3. **Experimental verification**: Through extensive experiments, it is compared with five of the latest in - training defense methods, covering seven state - of - the - art data - poisoned backdoor attack methods, involving different model structures and data sets. The experimental results show that PDB performs well or outperforms existing baseline methods in various attack scenarios.
### Main technical details
- **Problem setting**: Samples \(x\in X\) and labels \(y\in Y\) are defined, where \(Y = [1,\cdots,K]\) represents the candidate label space and \(X\) represents the sample space. Backdoor attacks are injected through a trigger \(\Delta\), generating poisoned samples \(x\oplus\Delta\).
- **Threat model**: A data - poisoned scenario is considered. The attacker can only manipulate part of the training data set to implant triggers, but cannot control the training process.
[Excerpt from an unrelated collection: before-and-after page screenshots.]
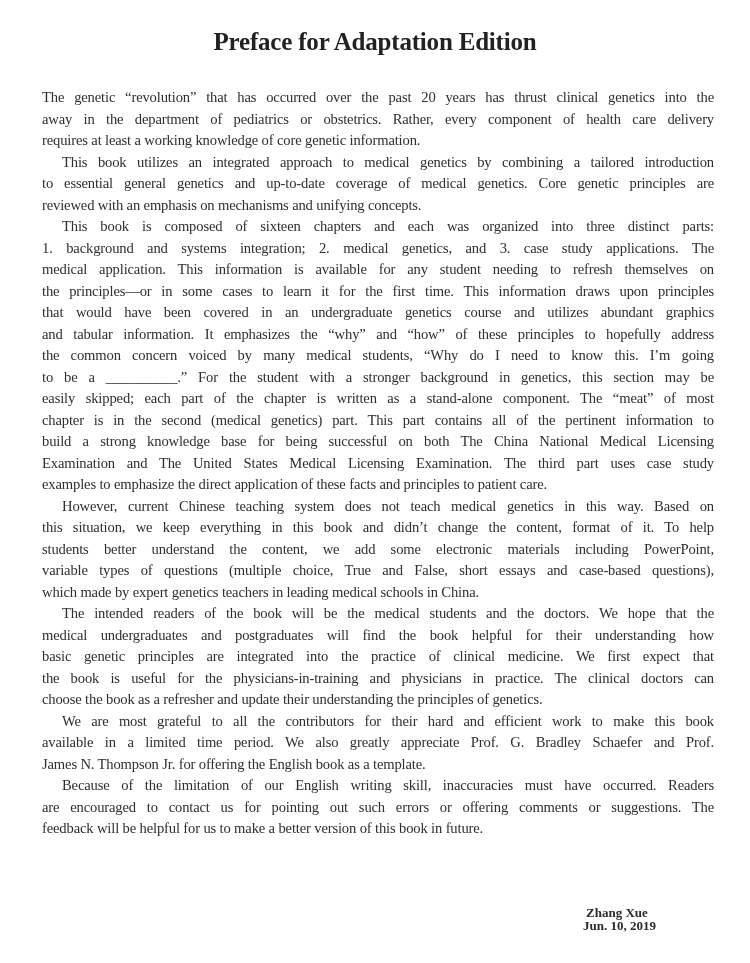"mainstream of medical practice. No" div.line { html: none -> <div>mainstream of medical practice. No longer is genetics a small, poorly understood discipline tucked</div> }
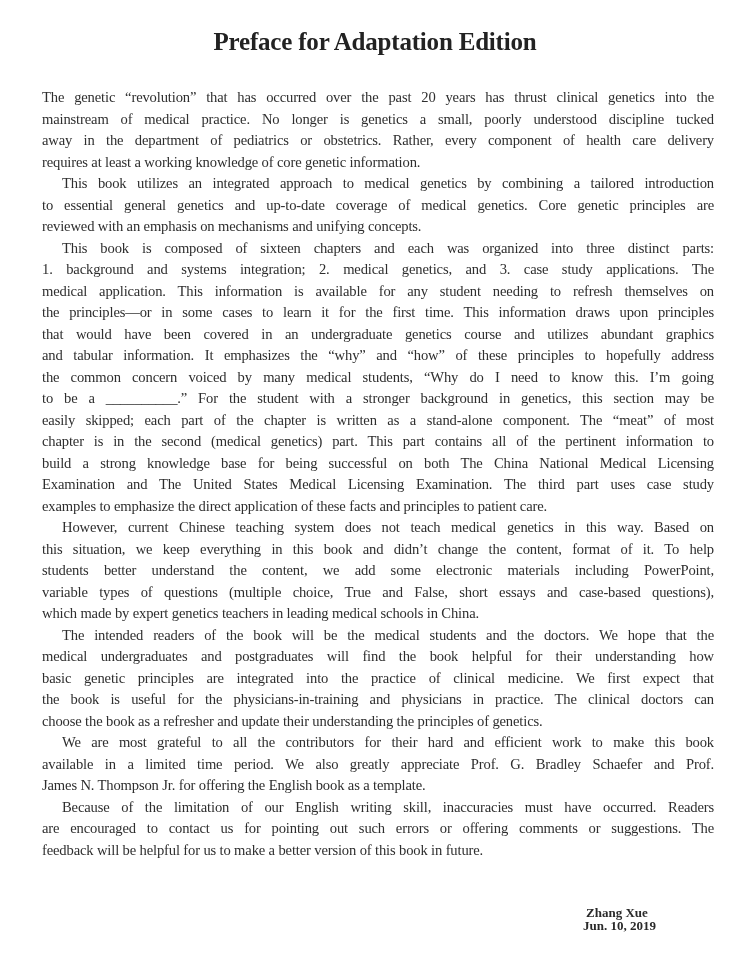"Zhang Xue" .sign.name { margin-top: 7px -> none }
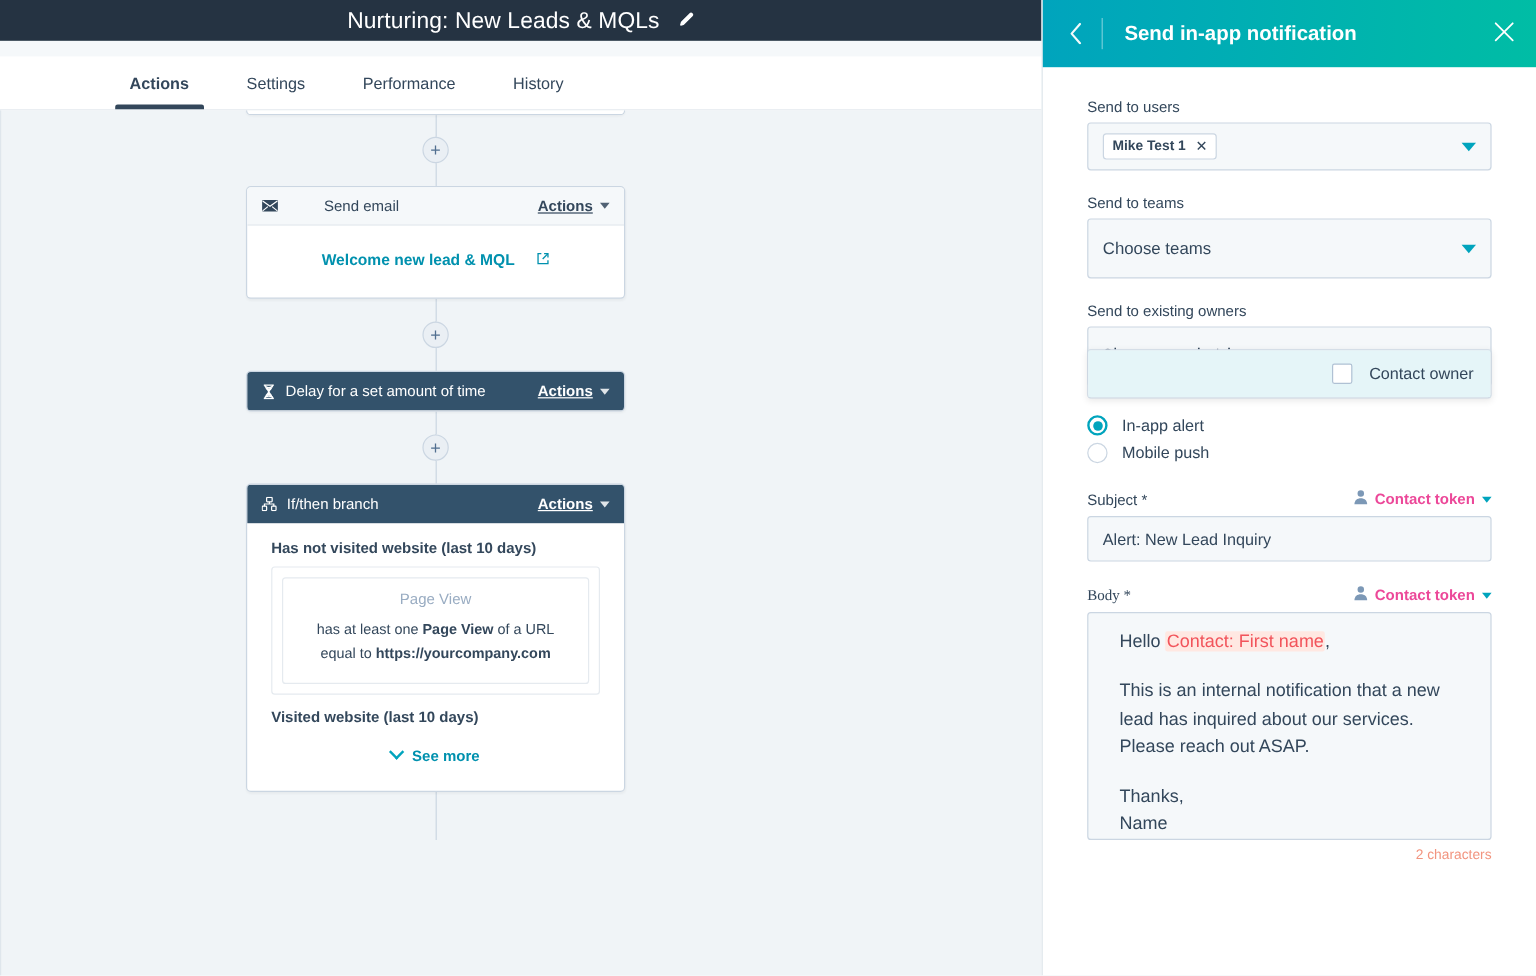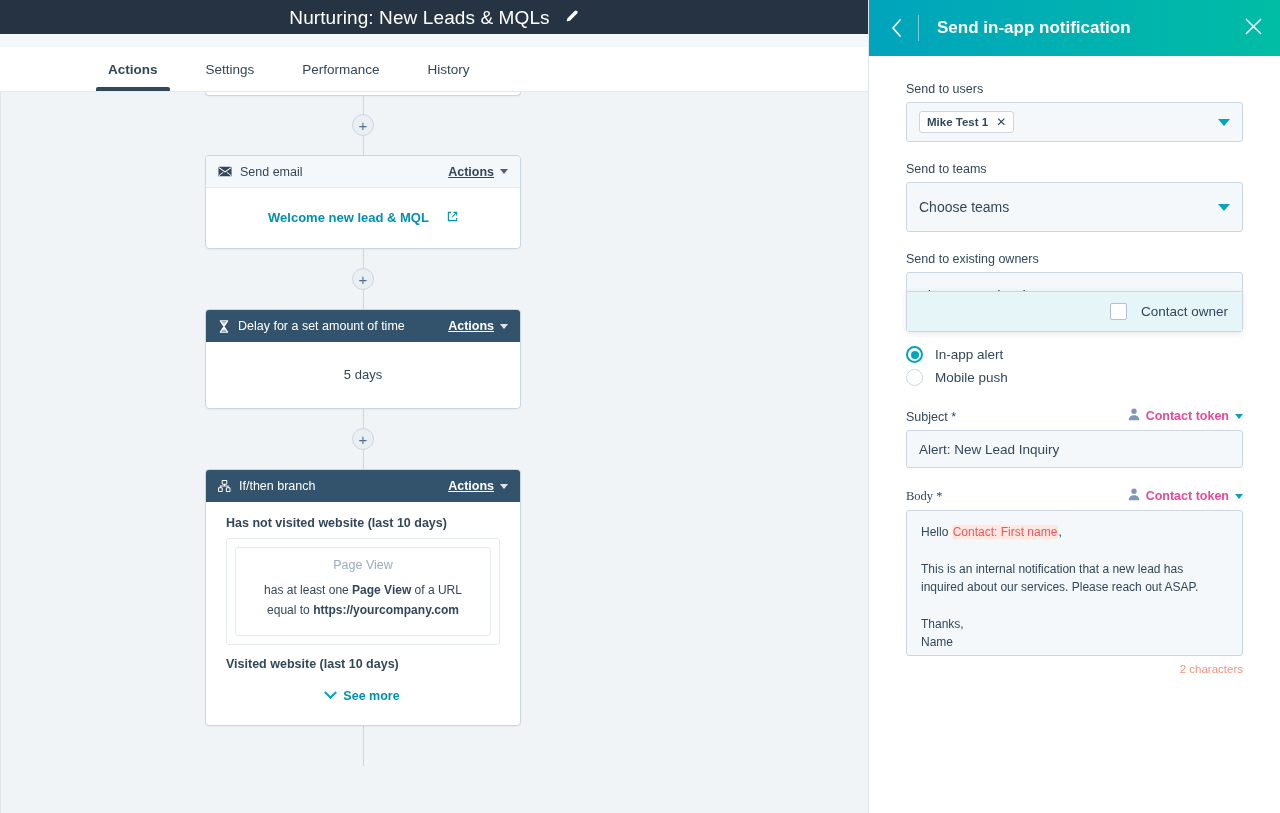"Send email" .card-head.light { gap: none -> 30px }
The defender faces a potentially contaminated data set and aims to train a model so that it does not activate malicious backdoors in the presence of malicious triggers and maintains the utility for the original task.
- **Defense backdoor design**:
- **Reversibility**: The defense backdoor must be reversible in order to recover the real label from the prediction of a benign sample with a defense trigger.
- **Inaccessibility to attackers**: The defense trigger \(\Delta_1\) should be carefully designed so that it is not reproducible and difficult for attackers to discover.
- **Minimal impact on model performance**: The modified samples should retain enough features of the original data to ensure accurate label recovery in the presence of the defense trigger.
- **Resistance to other backdoors**: The defense backdoor should be able to resist various backdoor attacks, including known and potential future backdoors.
- **Backdoor injection**: By constructing a defensive poisoned data set \(\hat{D}_{\text{def}}\) and combining it with the malicious poisoned data set \(D_{\text{tr}}\) for model training, effective defense against malicious backdoors is finally achieved.
### Experimental results
- **CIFAR - 10 data set**: PDB performs excellently in multiple attack scenarios, especially in reducing the attack success rate (ASR) and maintaining a high defense effectiveness rating (DER).
- **Tiny ImageNet data set**: PDB also performs well on the ViT - B - 16 model, especially being able to effectively defend against multiple backdoor attacks even at a high poisoning ratio.
### Conclusion
By actively injecting a defensive backdoor, PDB not only effectively resists multiple backdoor attacks but also performs well in maintaining the utility of the model for the original task. This method provides new ideas and directions for future backdoor defense research.